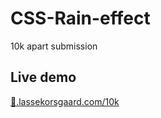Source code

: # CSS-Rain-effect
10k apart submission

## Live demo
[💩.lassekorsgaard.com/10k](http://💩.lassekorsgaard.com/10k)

● **To do**: Reproduce each entry precisely, dropping only the pictures.

● **Answer to the exercise**:
Source code

: # CSS-Rain-effect
10k apart submission

## Live demo
[💩.lassekorsgaard.com/10k](http://💩.lassekorsgaard.com/10k)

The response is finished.